There are men who argue that sexual favors are a distinct and unfair advantage for women in corporate competition. Yet when sex enters business decisions, it far more frequently works against the woman who is harassed by a superior and forced to compromise herself or lose out in the promotional game. And, as Ellen Goodman points out in the Boston Globe, if women actually had this unfair advantage and used it, far more would have reached top corporate positions by now.

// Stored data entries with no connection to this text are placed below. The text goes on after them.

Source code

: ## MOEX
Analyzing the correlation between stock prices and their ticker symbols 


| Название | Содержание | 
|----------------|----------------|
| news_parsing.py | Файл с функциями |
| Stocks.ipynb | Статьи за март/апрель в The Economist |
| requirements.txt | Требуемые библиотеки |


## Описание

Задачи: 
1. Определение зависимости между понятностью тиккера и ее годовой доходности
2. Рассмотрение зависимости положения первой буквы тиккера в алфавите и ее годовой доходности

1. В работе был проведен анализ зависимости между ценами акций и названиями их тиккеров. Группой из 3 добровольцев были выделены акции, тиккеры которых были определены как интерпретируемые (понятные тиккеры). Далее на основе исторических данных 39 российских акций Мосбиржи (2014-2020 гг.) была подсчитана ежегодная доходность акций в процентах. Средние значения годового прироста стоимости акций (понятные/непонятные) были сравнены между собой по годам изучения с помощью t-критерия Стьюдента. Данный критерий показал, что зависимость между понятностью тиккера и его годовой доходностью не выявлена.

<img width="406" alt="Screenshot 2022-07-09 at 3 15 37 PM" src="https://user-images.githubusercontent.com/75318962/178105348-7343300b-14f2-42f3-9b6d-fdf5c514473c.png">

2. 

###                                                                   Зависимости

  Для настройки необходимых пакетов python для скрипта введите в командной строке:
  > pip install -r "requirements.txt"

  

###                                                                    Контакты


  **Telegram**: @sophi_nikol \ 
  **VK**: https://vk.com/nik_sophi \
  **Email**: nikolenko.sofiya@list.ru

The Mary Cunningham incident does not reveal any startling new truths, only that old assumptions take along time to die. If anything, the episode shows just how urgent is the need for a stronger affirmative action effort at the highest corporate levels. Nowadays, any woman who reached a position like Cunningham's--after all, only one of 11 vice presidents in the nation's 88th largest corporation--is viewed as an oddity whose personal behavior needs to be scrutinized to explain her unusual success. Only when the number of women in the boardroom roughly equals that of men will Mary Cunningham's accomplishments--and not her blonde hair--be the focal point of debate.